Audiensi tersebut dihadiri Kapolda Kalimantan Tengah Irjen Pol. Iwan Kurniawan bersama Komisioner Kompolnas Mochammad Choirul Anam, menyusul peristiwa gugurnya tiga personel Polri saat menjalankan operasi pemberantasan narkoba di Kabupaten Katingan.
Dalam keterangannya, Ririn Binti menyampaikan belasungkawa atas gugurnya ketiga anggota Polri yang dinilai sebagai pahlawan kemanusiaan karena meninggal saat menjalankan tugas negara memberantas peredaran narkotika.
“Kami menyampaikan duka yang mendalam atas gugurnya tiga pahlawan kemanusiaan yang telah mengorbankan jiwa dalam pemberantasan narkoba. Semoga Tuhan Yang Maha Kuasa menempatkan mereka di sisi-Nya dan memberikan kekuatan kepada keluarga yang ditinggalkan,” ujarnya.
Menurut Ririn, peristiwa tersebut tidak boleh menjadi alasan untuk takut menghadapi kejahatan narkotika. Sebaliknya, tragedi itu harus menjadi momentum memperkuat sinergi antara aparat penegak hukum, masyarakat adat, dan seluruh elemen masyarakat dalam memerangi jaringan narkoba di Bumi Tambun Bungai.
Ia menegaskan, GDAN akan terus berdiri di garis depan bersama kepolisian untuk melawan bandar, pengedar hingga pihak-pihak yang diduga melindungi praktik peredaran narkoba.
“Peristiwa ini tidak membuat kami takut, justru semakin menguatkan tekad untuk bersama-sama melawan mafia narkoba, bandar, pengedar, hingga siapa pun yang terlibat melindungi peredaran narkoba. Jangan biarkan mereka terus merusak kehidupan masyarakat di Tanah Dayak,” tegasnya.
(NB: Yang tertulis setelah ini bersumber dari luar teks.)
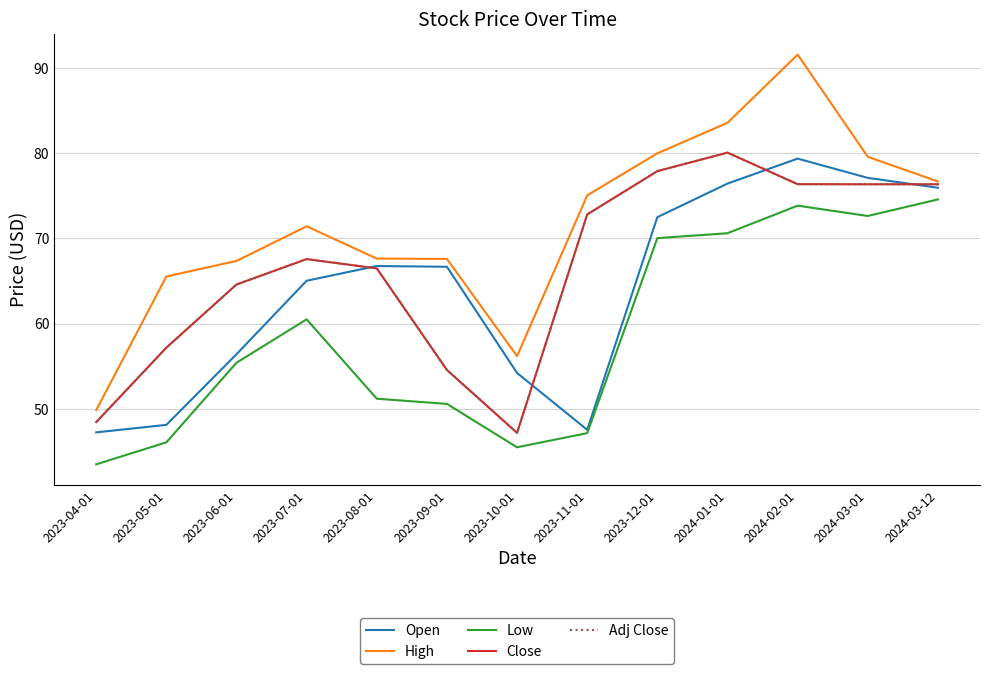

Reading right to left, list all the values displayed in this chart.

Open: 75.9	77.1	79.4	76.4	72.5	47.5	54.2	66.7	66.8	65.0	56.4	48.1	47.2
High: 76.7	79.6	91.6	83.6	80.0	75.1	56.2	67.6	67.6	71.4	67.4	65.5	49.9
Low: 74.6	72.6	73.8	70.6	70.0	47.2	45.5	50.6	51.2	60.5	55.4	46.1	43.5
Close: 76.4	76.4	76.4	80.1	77.9	72.8	47.2	54.6	66.5	67.6	64.6	57.2	48.5
Adj Close: 76.4	76.4	76.4	80.1	77.9	72.8	47.2	54.6	66.5	67.6	64.6	57.2	48.5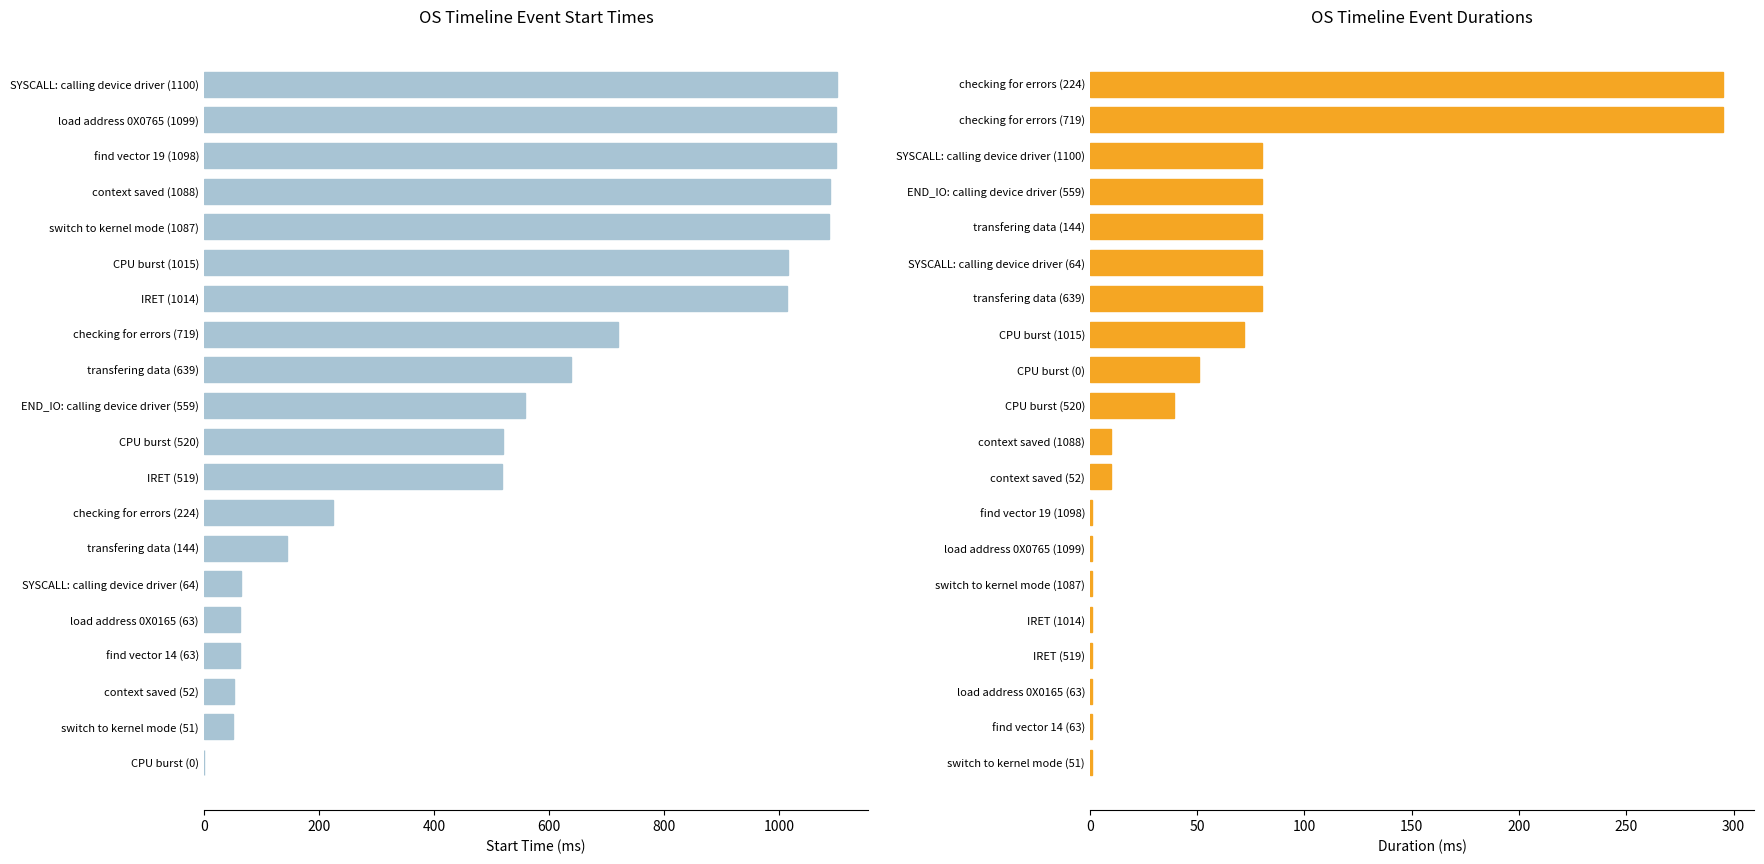

Rank the series at 16 from highest to lowest value.

Start Time, Duration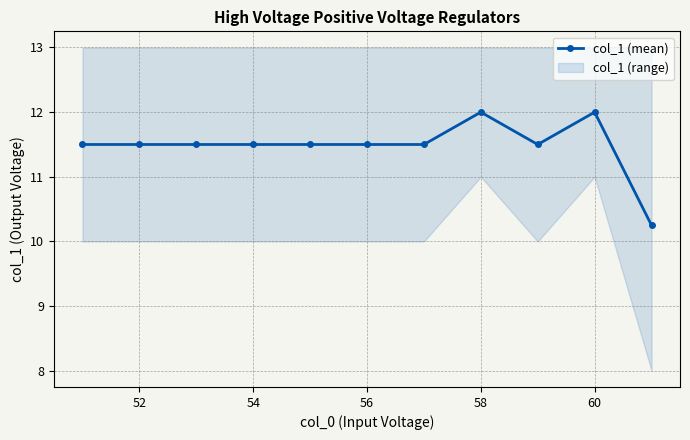

How many values exceed 11?

10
Ririn meyakini upaya pemberantasan narkoba akan lebih efektif apabila dilakukan secara bersama-sama dengan melibatkan Polda Kalimantan Tengah, Badan Narkotika Nasional (BNN), pemerintah daerah, serta seluruh lapisan masyarakat.
Selain itu, ia mengungkapkan bahwa dalam pertemuan tersebut Kompolnas memberikan apresiasi terhadap langkah-langkah yang selama ini dilakukan GDAN bersama Polda Kalteng dalam mendukung penegakan hukum terhadap tindak pidana narkotika.
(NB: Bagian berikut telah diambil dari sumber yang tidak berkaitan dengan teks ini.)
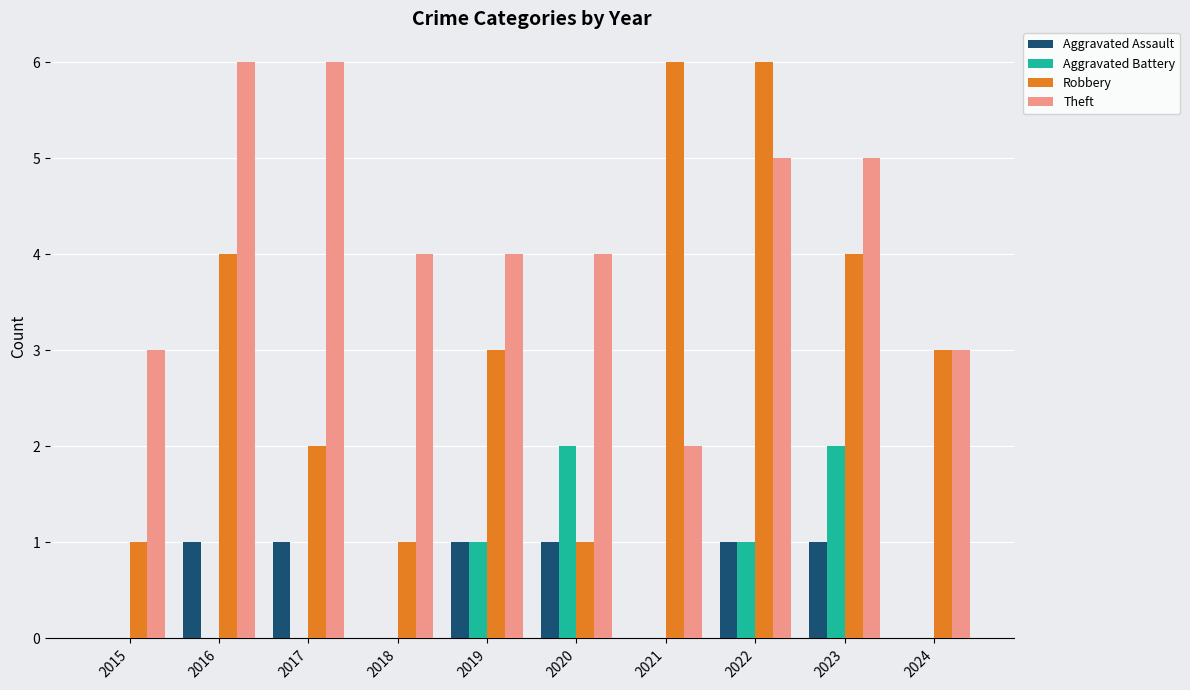

What is the sum of all Aggravated Assault values?

6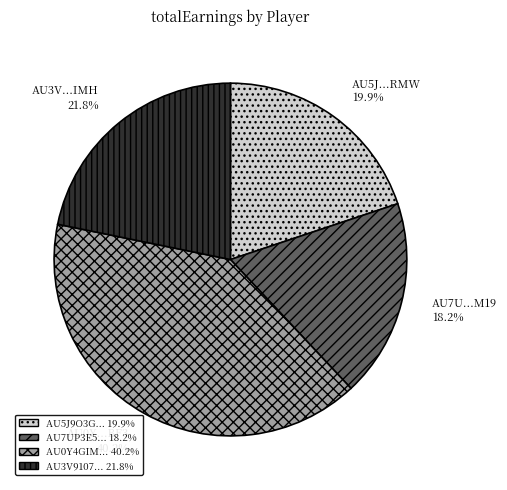

Does any single category account for the majority?

No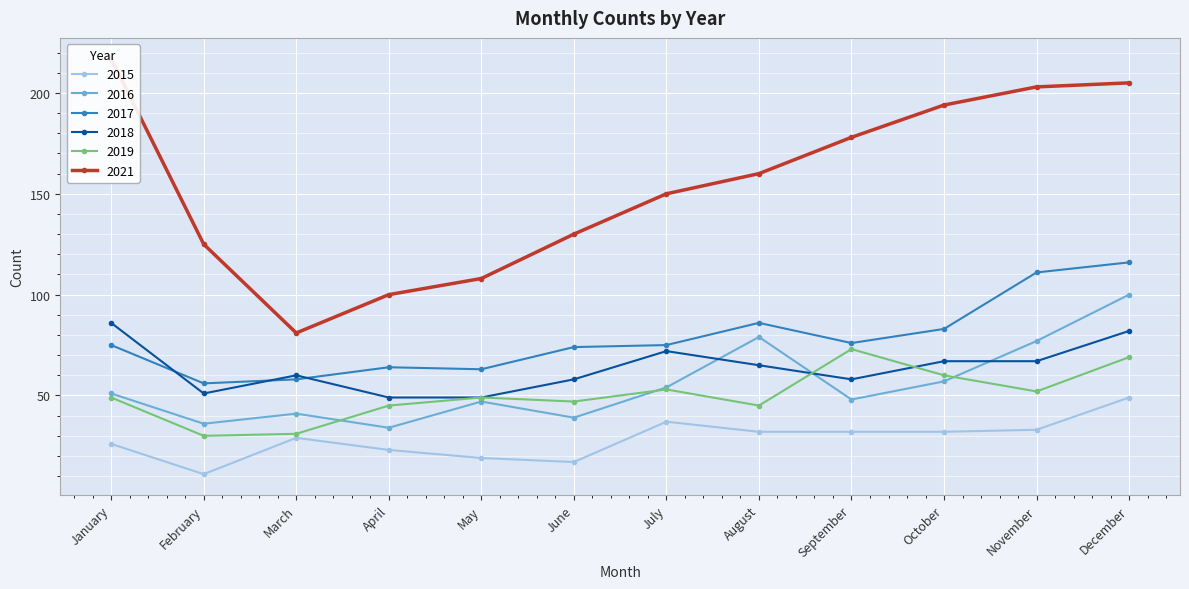

Where is the first local maximum for 2016?

March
Kompolnas juga, kata Ririn, mendorong GDAN untuk memperkuat koordinasi dengan Pemerintah Kabupaten Katingan dan Polres Katingan guna menyusun langkah-langkah strategis dalam upaya pencegahan dan pemberantasan narkoba di wilayah tersebut.
Menutup keterangannya, Ririn memastikan GDAN akan terus bergandengan tangan dengan aparat penegak hukum dalam memerangi peredaran narkotika di Kalimantan Tengah.
“Gerakan Dayak Anti Narkoba memastikan akan terus bersama aparat kepolisian, bahu-membahu dan kompak untuk memerangi narkoba demi melindungi masyarakat Kalimantan Tengah dari ancaman narkotika,” pungkasnya.